[Gillard] must have some principles (and a minority government to maintain) because she is or has been at war with four big corporate lobbies, plus Abbott’s ‘Oppose Anything, Anytime’ government in exile.
“Morning, Mr Abbott, would you like a biscuit?”
“NO! No, goddamn it, no biscuits! That pink stuff in the Monte Carlos is SOCIALISM.”
These lobby campaigns are against the carbon tax, pokies regulations, mining taxes, and plain cigarette packaging.
…the really galling part is politicians and industry berks getting sanctimonious about the value of one’s word, when each of their oppositional campaigns is predicated on flat-out and cynical dishonesty.
They’re not just bullshit, they’re transparently bullshit. “We’ll all be rooned” is the core around which other particles cohere.
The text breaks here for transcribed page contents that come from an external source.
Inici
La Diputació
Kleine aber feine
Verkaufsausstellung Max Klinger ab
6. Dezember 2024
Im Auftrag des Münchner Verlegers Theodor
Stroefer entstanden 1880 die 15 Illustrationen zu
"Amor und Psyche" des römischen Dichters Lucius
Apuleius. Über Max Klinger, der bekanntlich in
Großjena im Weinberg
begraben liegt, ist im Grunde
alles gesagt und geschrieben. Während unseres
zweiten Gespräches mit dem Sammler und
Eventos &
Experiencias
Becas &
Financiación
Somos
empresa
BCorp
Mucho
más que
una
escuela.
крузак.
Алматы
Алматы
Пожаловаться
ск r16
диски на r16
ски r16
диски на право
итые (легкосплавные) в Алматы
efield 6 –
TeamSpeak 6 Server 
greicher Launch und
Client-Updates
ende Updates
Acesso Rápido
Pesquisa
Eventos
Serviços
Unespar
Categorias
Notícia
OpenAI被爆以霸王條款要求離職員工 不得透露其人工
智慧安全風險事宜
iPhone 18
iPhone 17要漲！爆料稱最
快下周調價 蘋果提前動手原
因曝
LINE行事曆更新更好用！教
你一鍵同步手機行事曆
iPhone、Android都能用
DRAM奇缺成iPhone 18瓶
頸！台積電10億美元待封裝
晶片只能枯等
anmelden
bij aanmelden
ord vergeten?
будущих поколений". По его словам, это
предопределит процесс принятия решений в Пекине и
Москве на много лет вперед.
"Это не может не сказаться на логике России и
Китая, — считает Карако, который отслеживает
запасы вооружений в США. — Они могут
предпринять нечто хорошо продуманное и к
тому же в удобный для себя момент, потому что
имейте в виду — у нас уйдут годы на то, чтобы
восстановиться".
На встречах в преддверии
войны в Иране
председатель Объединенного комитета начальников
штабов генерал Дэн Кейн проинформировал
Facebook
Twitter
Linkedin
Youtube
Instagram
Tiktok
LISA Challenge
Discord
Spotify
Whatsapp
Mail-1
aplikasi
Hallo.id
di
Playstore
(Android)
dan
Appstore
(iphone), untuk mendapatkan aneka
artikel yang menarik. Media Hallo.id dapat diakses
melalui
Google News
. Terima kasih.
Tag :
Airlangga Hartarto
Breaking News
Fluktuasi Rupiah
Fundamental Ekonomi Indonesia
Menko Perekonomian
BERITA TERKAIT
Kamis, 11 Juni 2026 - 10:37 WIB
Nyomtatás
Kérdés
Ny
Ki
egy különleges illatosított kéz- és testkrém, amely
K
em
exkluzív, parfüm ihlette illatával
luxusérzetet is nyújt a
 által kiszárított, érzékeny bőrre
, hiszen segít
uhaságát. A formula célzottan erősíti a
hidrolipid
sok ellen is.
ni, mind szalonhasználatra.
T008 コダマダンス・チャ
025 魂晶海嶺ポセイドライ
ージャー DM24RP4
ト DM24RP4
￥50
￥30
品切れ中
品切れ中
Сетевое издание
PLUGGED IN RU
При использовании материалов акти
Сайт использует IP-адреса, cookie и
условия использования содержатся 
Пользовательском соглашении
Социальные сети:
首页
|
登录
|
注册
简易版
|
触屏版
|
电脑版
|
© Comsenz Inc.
Any one of these reforms is going to slash jobs, destroy communities, ruin the economy, and – you see this cute little puppy? Yeah? Probably going to cut off one of his legs while he’s still alive. IN FRONT OF YOUR KIDS.
……
The tax is a positive move. Australia can patently afford it, and patently needs to start making CO2 pollution less simple and desirable for industry. No, a tax alone is not going to save the world, but examples need to be set. Australia’s carbon lobby is already hiding behind the argument that we shouldn’t bother if everyone else isn’t doing it. Like, there’s no point me personally not driving home wasted tonight, because even if I do kill a couple of people, it’s hardly going to touch the road toll, man. I mean, overall. It’s a couple of percent at most. Look how many people China are going to kill this year! Let’s look at the bigger picture. No, I don’t want a biscuit. I’m driving.
And of course, ‘no-one else is doing it’ isn’t true. Germany is the world’s renewable energy leader, on track for 50 percent renewable by 2020, and 100 percent by 2050. Their sunlight, coastline, and land mass compared to ours should make that fact pretty damn embarrassing. In Britain, even the conservative government has set a reduction target of 50 percent by 2025. When enough modern, developed, respected countries set the trend, it becomes much easier to get others to follow, especially when trade and diplomatic relationships with those developed economies may start to come under threat.